I have books on my shelf that I’ve wanted to read for some time that are waiting for me to pick them up and start or continue reading. I find references to new titles as I read articles and I quickly reserve them at the library for pick up. As time goes on, I begin to feel bad about not reading these books despite having the time to do so.

Instead of feeling bad about not utilizing my time well, I’ve employed a few tactics to keep me engaged and working toward my goals. Here are my ideas for ways to stay working when you’re not:

  • Make a Schedule: I look at my week overall and determine when I will do what each day. I have my previously scheduled appointments, my “business development” time, and regular calls and video conferences. I also create a “top five” list of things to do most days. These keep me on task and working. I schedule my reading and exercise time to ensure that I do these important activities. I love to read, but I often feel guilty about taking the time to sit and read a book. Sometimes I listen to audiobooks while I exercise or do other tasks and then I feel very productive!

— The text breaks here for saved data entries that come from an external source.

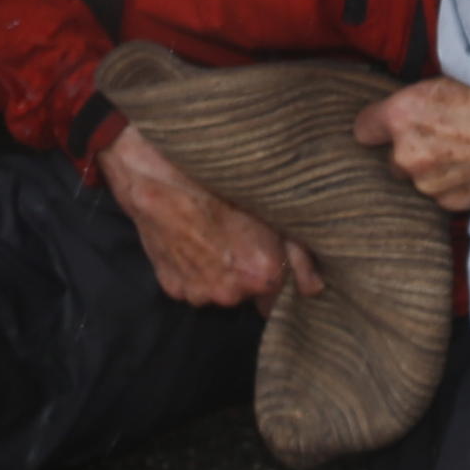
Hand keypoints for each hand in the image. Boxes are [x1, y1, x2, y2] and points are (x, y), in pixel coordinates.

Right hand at [97, 119, 299, 306]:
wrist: (155, 175)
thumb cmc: (215, 182)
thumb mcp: (265, 207)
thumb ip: (297, 253)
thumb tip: (314, 287)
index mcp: (262, 275)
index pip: (283, 293)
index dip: (280, 271)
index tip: (272, 252)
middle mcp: (230, 294)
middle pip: (251, 294)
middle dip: (250, 273)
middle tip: (240, 238)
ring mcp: (197, 294)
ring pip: (221, 290)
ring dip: (221, 273)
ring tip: (212, 236)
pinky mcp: (171, 289)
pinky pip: (193, 285)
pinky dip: (195, 270)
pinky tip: (191, 241)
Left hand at [357, 77, 469, 210]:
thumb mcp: (446, 83)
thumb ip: (415, 102)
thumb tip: (399, 111)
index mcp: (401, 116)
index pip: (362, 130)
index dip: (376, 128)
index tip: (386, 128)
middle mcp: (407, 154)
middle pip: (390, 161)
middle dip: (408, 153)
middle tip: (439, 139)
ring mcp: (428, 183)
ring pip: (418, 181)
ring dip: (432, 172)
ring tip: (464, 152)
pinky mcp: (451, 203)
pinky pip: (441, 196)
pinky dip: (453, 187)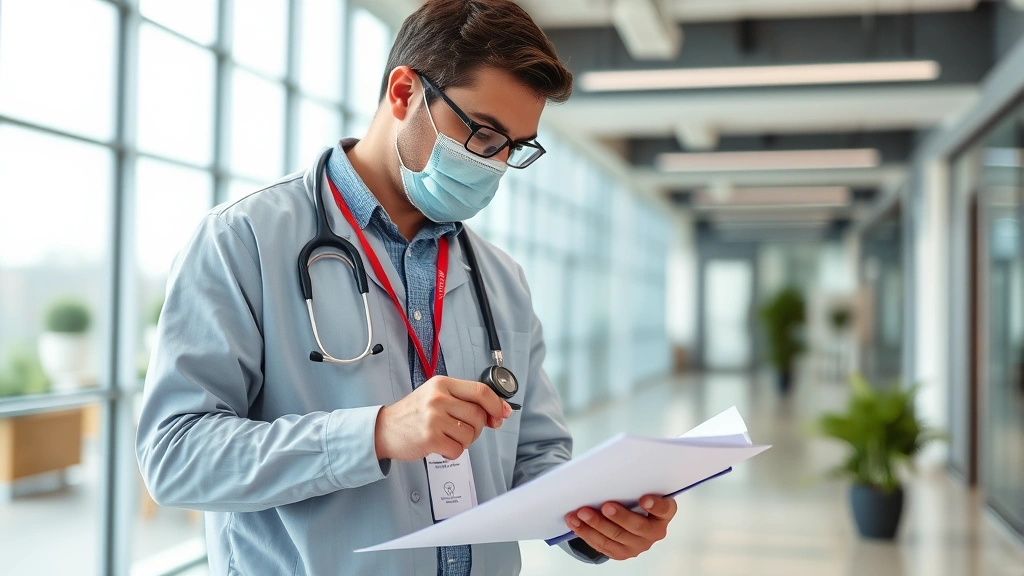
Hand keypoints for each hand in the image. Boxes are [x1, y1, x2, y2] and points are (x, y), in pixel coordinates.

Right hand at [374, 376, 511, 460]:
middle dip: (478, 427)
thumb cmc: (414, 414)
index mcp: (442, 384)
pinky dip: (454, 452)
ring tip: (448, 437)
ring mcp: (433, 418)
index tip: (502, 414)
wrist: (385, 429)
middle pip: (478, 415)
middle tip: (464, 430)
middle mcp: (438, 398)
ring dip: (464, 441)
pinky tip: (442, 447)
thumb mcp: (437, 397)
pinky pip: (458, 449)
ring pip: (470, 434)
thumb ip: (465, 401)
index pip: (480, 391)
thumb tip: (498, 413)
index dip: (496, 404)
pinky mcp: (430, 438)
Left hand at [564, 495, 677, 560]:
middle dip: (619, 516)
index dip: (655, 505)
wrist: (627, 516)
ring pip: (615, 537)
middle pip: (636, 526)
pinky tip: (576, 523)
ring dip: (596, 525)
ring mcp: (638, 545)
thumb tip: (610, 469)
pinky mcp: (621, 553)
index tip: (644, 499)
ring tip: (581, 513)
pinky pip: (602, 545)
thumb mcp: (638, 489)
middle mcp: (654, 532)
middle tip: (605, 506)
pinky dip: (586, 533)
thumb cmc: (633, 498)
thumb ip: (632, 484)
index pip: (664, 509)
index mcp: (663, 513)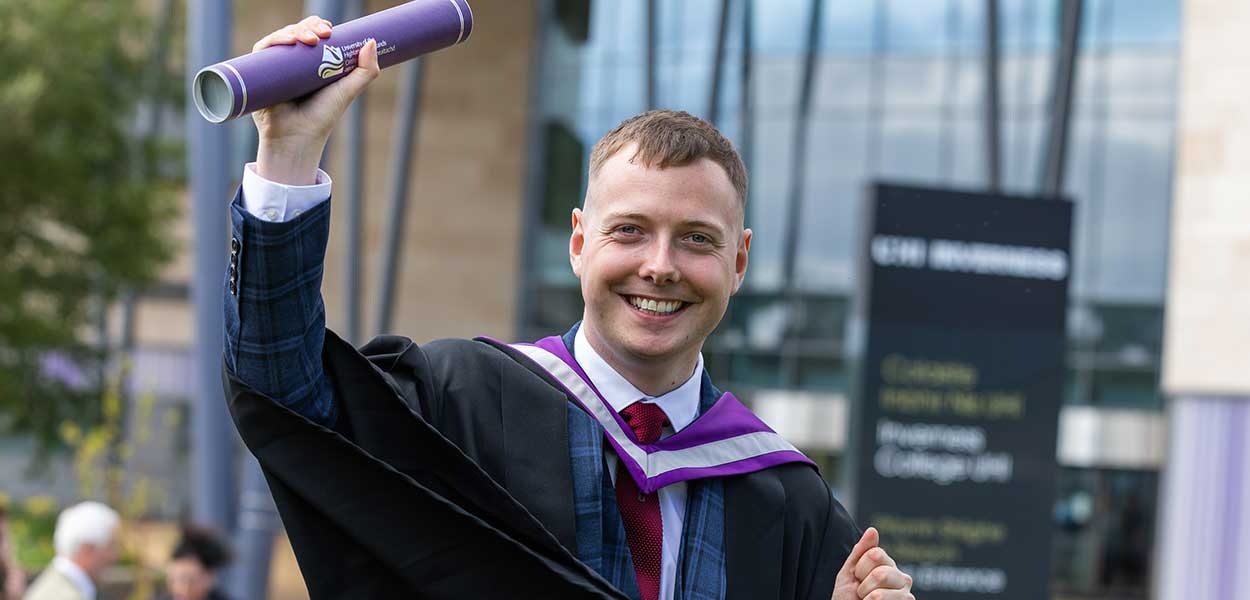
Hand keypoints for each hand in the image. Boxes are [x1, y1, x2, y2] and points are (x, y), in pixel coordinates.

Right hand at [250, 15, 380, 184]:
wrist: (297, 138)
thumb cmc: (322, 117)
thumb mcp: (347, 91)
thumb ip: (366, 71)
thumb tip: (371, 42)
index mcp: (311, 64)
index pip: (312, 35)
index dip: (318, 26)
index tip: (329, 29)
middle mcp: (292, 63)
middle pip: (296, 33)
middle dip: (308, 27)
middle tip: (322, 34)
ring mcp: (274, 67)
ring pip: (281, 38)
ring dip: (294, 31)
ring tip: (309, 40)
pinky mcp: (258, 73)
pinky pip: (262, 50)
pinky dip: (273, 41)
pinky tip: (287, 42)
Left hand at [832, 527, 913, 599]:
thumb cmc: (848, 598)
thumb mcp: (849, 573)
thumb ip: (860, 551)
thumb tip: (873, 530)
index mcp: (889, 565)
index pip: (875, 554)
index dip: (859, 568)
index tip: (857, 578)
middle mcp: (903, 579)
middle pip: (880, 574)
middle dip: (863, 586)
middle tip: (862, 594)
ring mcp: (907, 596)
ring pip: (880, 594)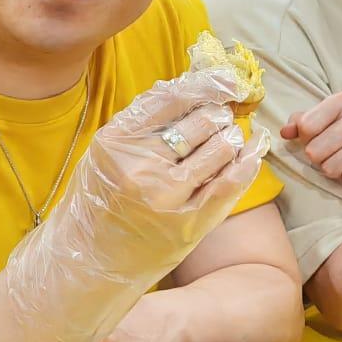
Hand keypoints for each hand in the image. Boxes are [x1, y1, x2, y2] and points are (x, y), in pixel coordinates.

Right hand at [2, 61, 269, 341]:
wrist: (87, 261)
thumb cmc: (100, 200)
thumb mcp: (109, 152)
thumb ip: (145, 122)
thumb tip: (195, 84)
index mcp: (116, 140)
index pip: (171, 97)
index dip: (207, 84)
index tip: (226, 80)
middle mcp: (140, 165)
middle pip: (201, 121)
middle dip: (220, 115)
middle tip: (223, 117)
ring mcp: (165, 196)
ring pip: (220, 148)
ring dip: (233, 138)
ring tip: (230, 138)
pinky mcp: (188, 224)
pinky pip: (230, 183)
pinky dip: (248, 162)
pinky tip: (254, 151)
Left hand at [281, 92, 341, 189]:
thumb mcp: (334, 117)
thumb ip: (306, 120)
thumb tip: (285, 132)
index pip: (306, 126)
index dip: (308, 139)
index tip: (321, 138)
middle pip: (315, 152)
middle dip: (321, 158)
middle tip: (336, 152)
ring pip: (330, 168)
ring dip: (336, 170)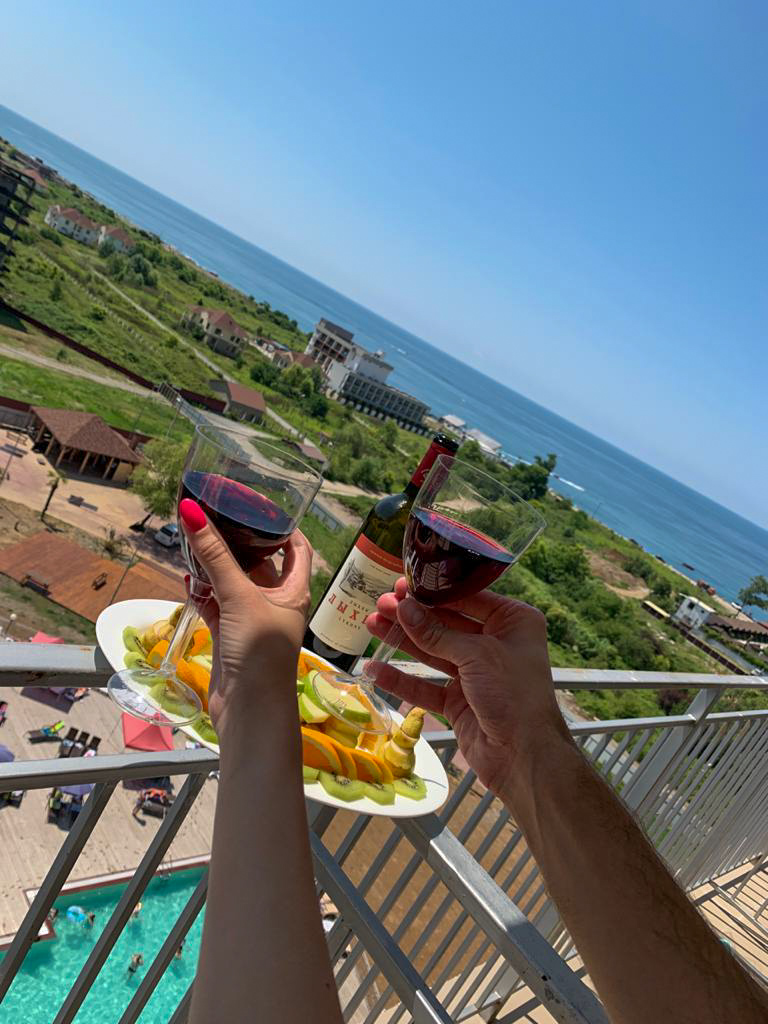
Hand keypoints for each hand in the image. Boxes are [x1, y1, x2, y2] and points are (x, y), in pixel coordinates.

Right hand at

  • Say No: Sometimes you just can’t add anything else to your load. It might seem like you have a lot of time to take on another task, but really, can you? I ask myself this every time I see an announcement for an interesting meeting to attend, webinar to watch, or group to join. Sometimes the best response is to say no and focus on the things you really want to do.
  • Practice: For those of us who earn our living teaching and training others, if you’re not in a classroom teaching or presenting online, it may seem like you have nothing to do. Use the time to practice your delivery. If you update course content regularly, you’ll need to spend some time updating your presentation of the material. Find a room and practice. When I moved classes online, I updated the courses to reflect the difference between presenting online vs. in a classroom. Then I fired up Zoom and practiced a bit. Don’t forget to record yourself so you can review the results and continue to refine your presentation.

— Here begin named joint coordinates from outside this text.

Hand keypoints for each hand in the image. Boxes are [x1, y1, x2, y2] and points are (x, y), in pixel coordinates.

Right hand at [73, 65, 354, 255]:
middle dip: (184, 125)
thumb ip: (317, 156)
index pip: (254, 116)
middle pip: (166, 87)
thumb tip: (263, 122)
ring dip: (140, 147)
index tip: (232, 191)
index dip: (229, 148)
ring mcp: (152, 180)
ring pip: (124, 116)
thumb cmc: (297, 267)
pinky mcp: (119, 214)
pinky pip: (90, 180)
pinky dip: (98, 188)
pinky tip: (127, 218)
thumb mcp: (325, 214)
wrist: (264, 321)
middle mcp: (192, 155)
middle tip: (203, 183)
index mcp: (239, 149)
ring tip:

  • Commit to Learn: There are always new things to learn, but we might need to be choosy about what we commit to do. Where are the gaps in your knowledge? What would help you do your job better? There are likely online courses out there that can help you learn something new or deepen your understanding of a subject. I belong to the Training Magazine Network, and online, social learning community that sponsors webinars and courses for training professionals. I have found TMN to be a great source of information and assistance over the years.

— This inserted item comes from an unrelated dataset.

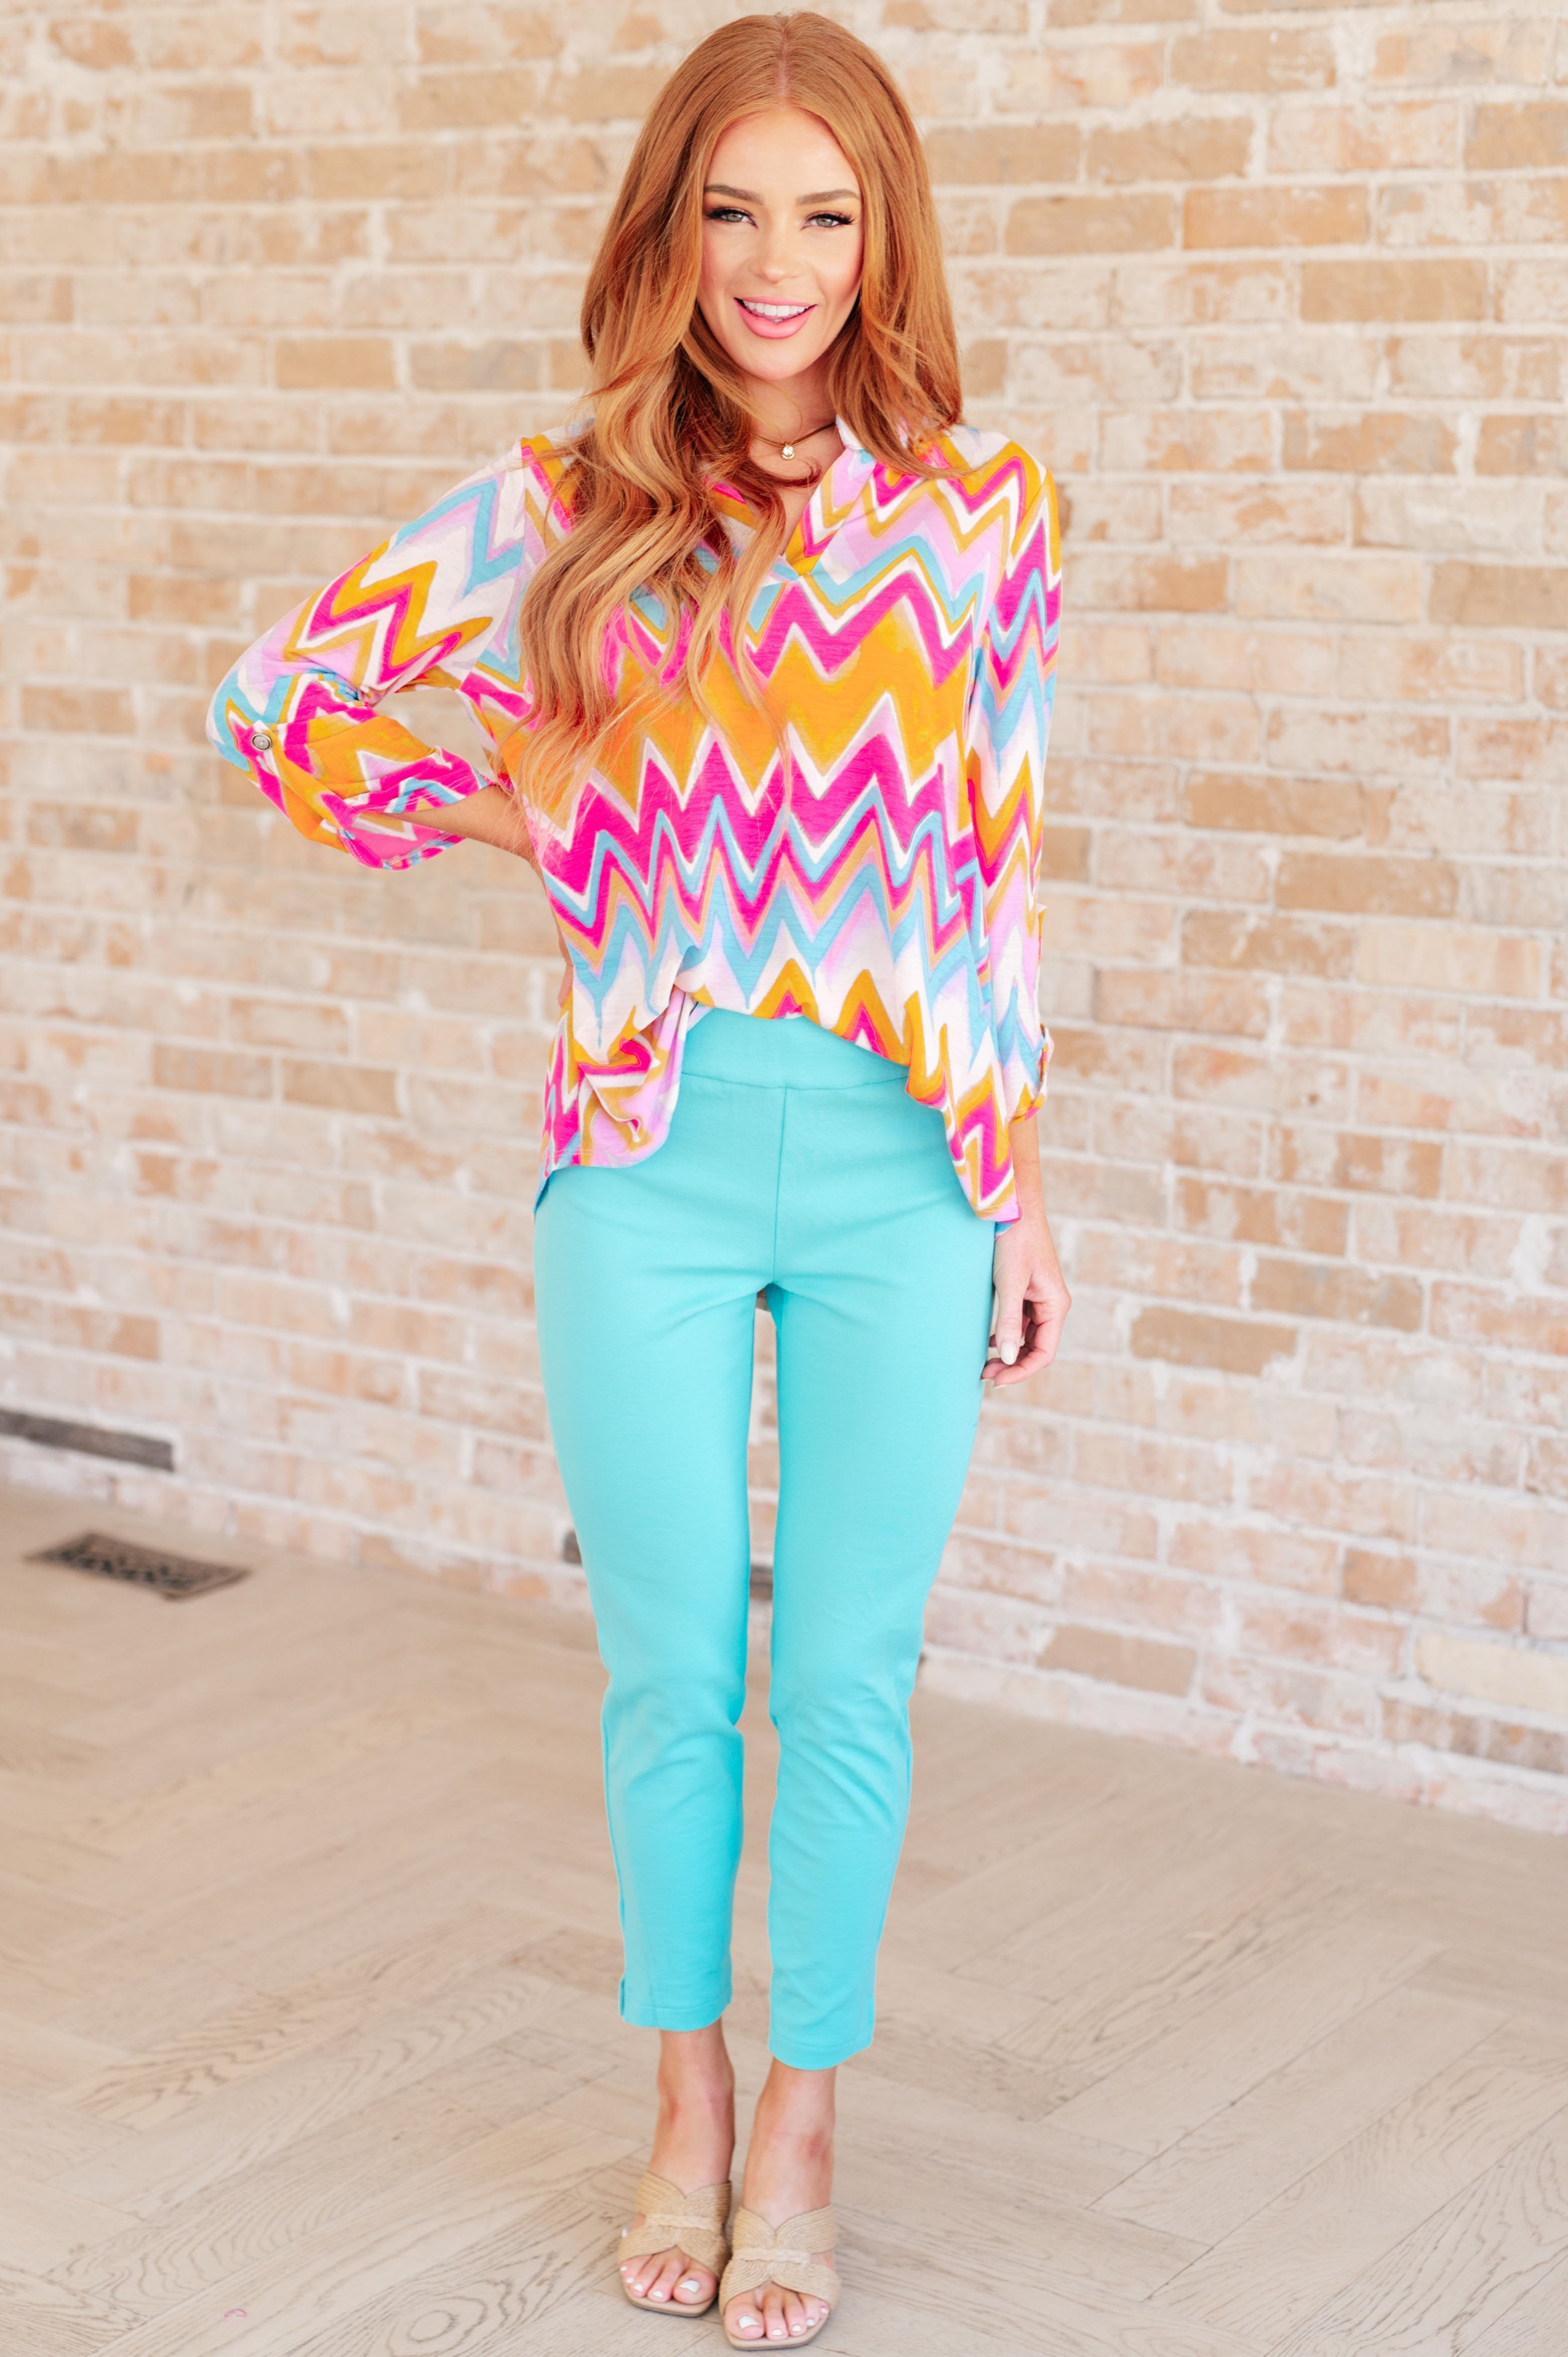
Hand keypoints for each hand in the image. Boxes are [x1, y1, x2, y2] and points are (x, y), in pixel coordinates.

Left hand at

  • Help Others: Sometimes you need to get out of your own head and help someone else. The shift in focus from your problems to someone else’s issues can bring about a clarity you wouldn’t otherwise have. Helping others can take many forms. I’m spending my summer leading a “squad” of women who are all members of the Ellevate Network. I act as a moderator for the group and coordinate our weekly online meetings. It’s not a lot of work, but it does feel good to help others.

These are just a few ideas that I have used to be more intentional about my time and my work this summer. It’s good to have time off to relax and play. It’s also good to use our time well so that we live well.